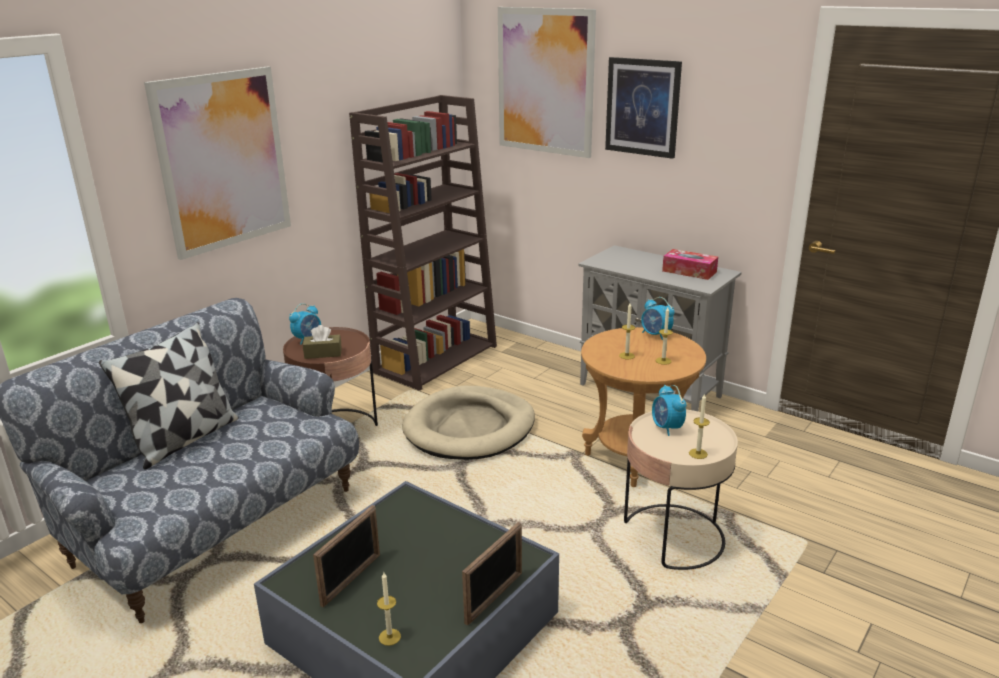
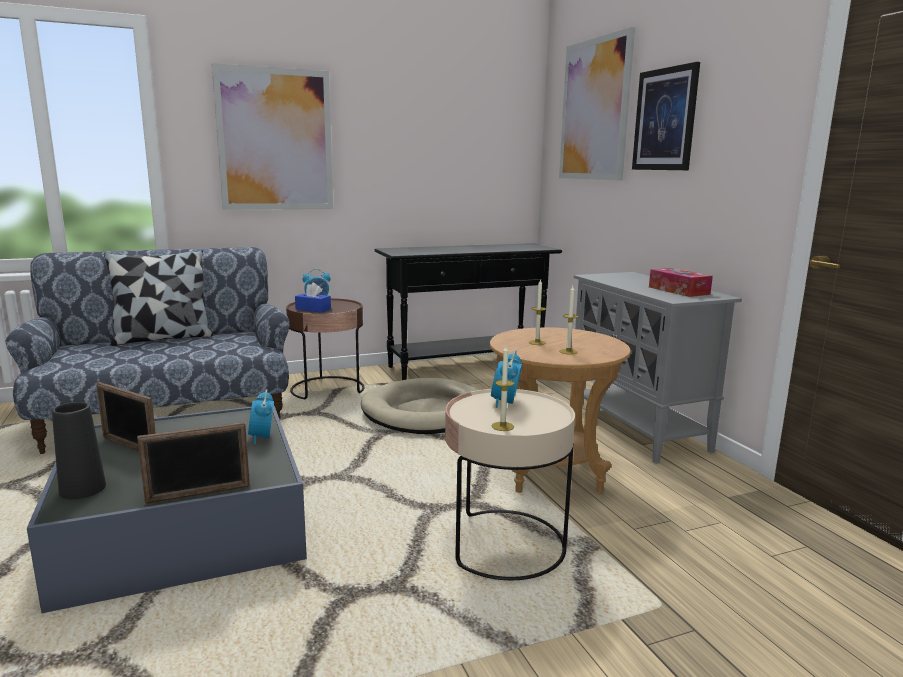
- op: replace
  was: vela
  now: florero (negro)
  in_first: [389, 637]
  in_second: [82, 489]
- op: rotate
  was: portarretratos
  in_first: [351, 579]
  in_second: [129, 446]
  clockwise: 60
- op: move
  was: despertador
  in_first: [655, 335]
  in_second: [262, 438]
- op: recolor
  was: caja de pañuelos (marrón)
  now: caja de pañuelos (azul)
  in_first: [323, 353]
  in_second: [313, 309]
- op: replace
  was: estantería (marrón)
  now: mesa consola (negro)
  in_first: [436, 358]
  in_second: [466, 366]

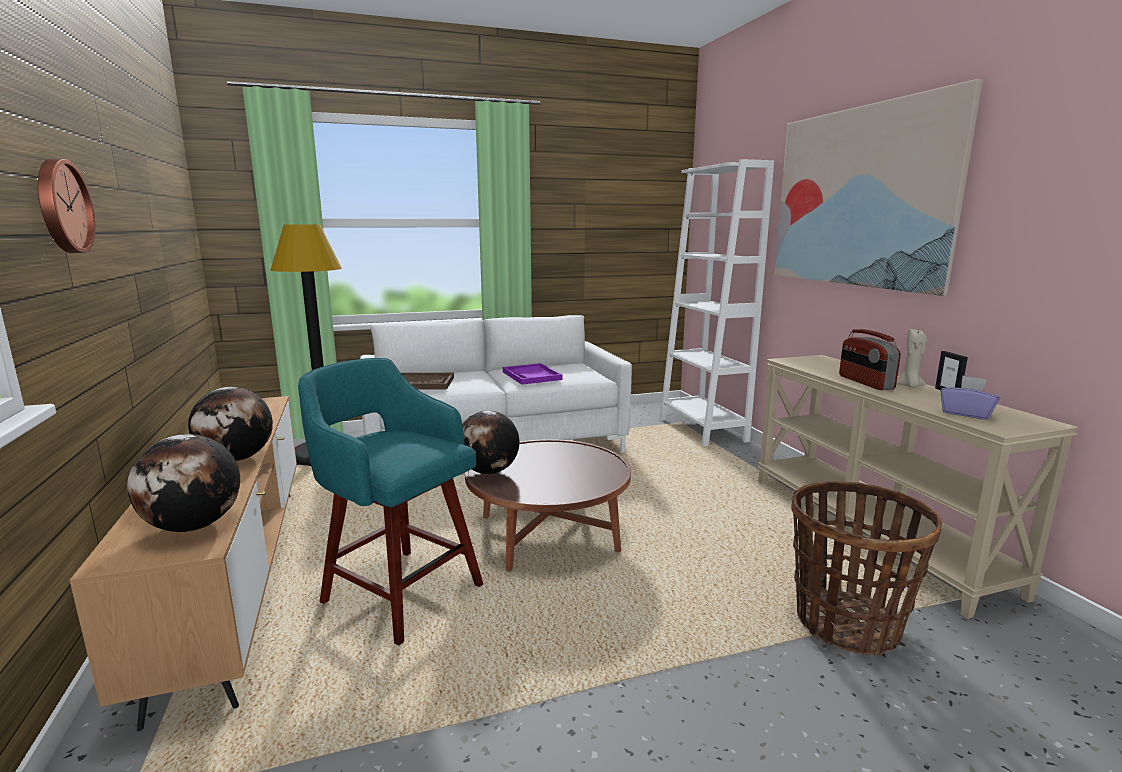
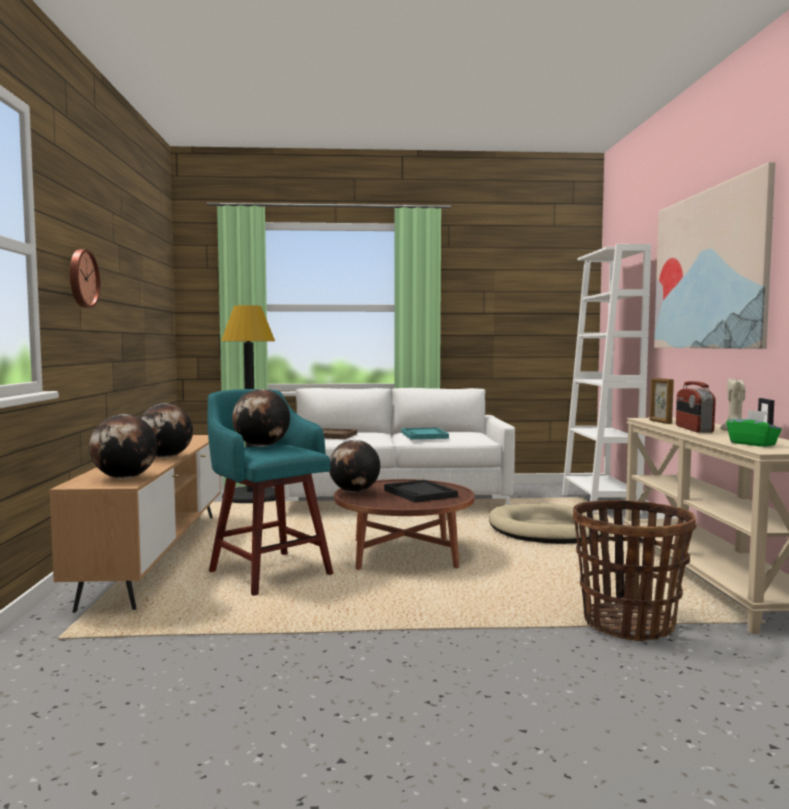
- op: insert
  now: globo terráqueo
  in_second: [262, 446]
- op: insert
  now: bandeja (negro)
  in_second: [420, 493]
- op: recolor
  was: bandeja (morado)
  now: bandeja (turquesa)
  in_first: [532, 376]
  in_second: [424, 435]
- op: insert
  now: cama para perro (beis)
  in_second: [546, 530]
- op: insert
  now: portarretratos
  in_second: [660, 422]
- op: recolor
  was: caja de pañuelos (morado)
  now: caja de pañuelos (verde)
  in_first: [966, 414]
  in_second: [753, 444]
* * *
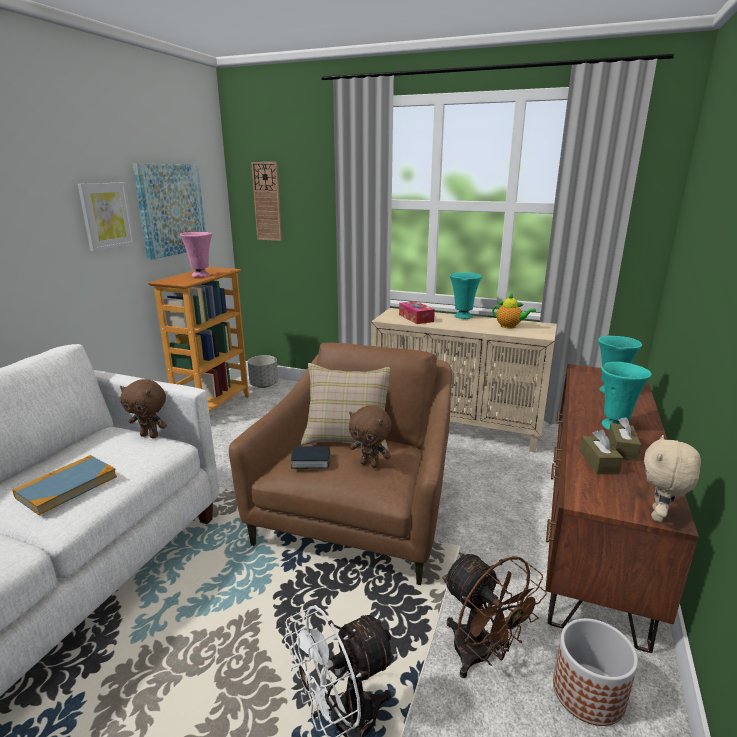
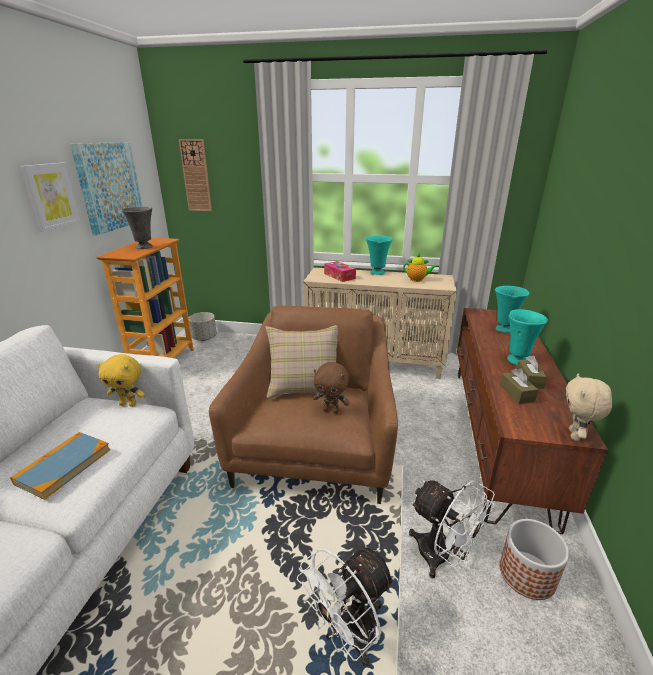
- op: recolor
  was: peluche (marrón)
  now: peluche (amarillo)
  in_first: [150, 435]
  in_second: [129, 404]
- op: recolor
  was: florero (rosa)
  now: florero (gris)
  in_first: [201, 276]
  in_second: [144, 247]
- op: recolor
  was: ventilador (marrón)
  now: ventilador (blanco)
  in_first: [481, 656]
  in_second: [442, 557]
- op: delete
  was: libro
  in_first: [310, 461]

What you should do =>
Please give back exactly the lines of this listing beginning at the line with "now: caja de pañuelos (azul)" and ending with the line with "in_first: [436, 358]", both included, and nothing else.

Solution =>
  now: caja de pañuelos (azul)
  in_first: [323, 353]
  in_second: [313, 309]
- op: replace
  was: estantería (marrón)
  now: mesa consola (negro)
  in_first: [436, 358]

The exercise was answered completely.